I shrugged. "If this goes like it does every other year, we're making the checkins," I said.

"How?" The Private asked.

"Don't know. Same every year though. We lose contact, but Group and ChemCorps and V Corps still gets the checkin calls," I said. I picked up the chocolate bar from my MRE and took a bite of it.

"I'd call bullshit, but..." The Specialist said. He pinched the bridge of his nose. "Joke."

"Whaddya call an Ethiopian with buck teeth?" the Private said quickly. "A rake."

That got groans, but the Specialist did nod. "Better. Thanks."

"You all right?" I asked him. "You've been calling joke quite a bit the last two days."

He shook his head. "I don't know. I keep getting irrationally angry for no reason. Bad angry."

His ears were turning red, anger pushing the blood into his face too.

He looked up at me, anger on his face. "Why the fuck you riding my ass, Sergeant?"

"Six is scared of seven because seven ate nine," The Private tried.

"Enough with the jokes!" The Specialist snapped.

My hand reached out, picking up my pack of smokes. I lit one, closing my eye, and snapped the lighter shut. I took a deep drag and exhaled the smoke slowly.

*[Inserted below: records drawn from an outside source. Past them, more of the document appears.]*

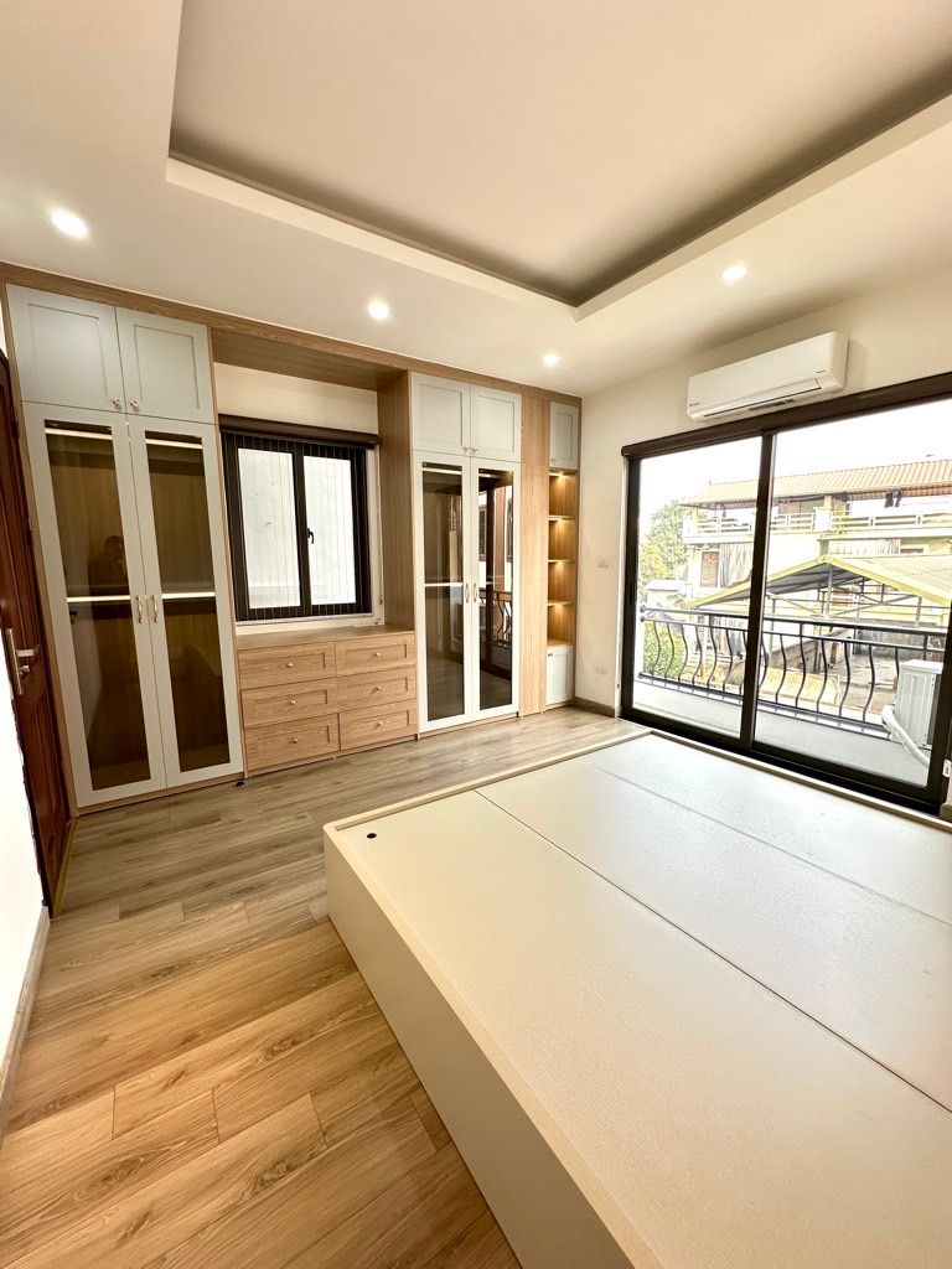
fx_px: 513
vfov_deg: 102.1
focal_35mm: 14
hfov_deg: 85.7
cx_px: 476
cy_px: 634
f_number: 2.2
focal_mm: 2.22
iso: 125
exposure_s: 1/101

"We need to get out of here. We aren't keeping shit secured, we haven't for a month. The whole building is frozen over, we have no power, no lights," The Specialist said. His eyes were glittering with rage. "We need to stop hiding and get the fuck off this mountain."

I shook my head. "I checked, the blizzard's still going on," I told him, again.

"You've hiked off this mountain in a blizzard. We can do it. The three of us," The Specialist said. He wiped his mouth. "What, are you waiting till we're all dead before you decide to leave?"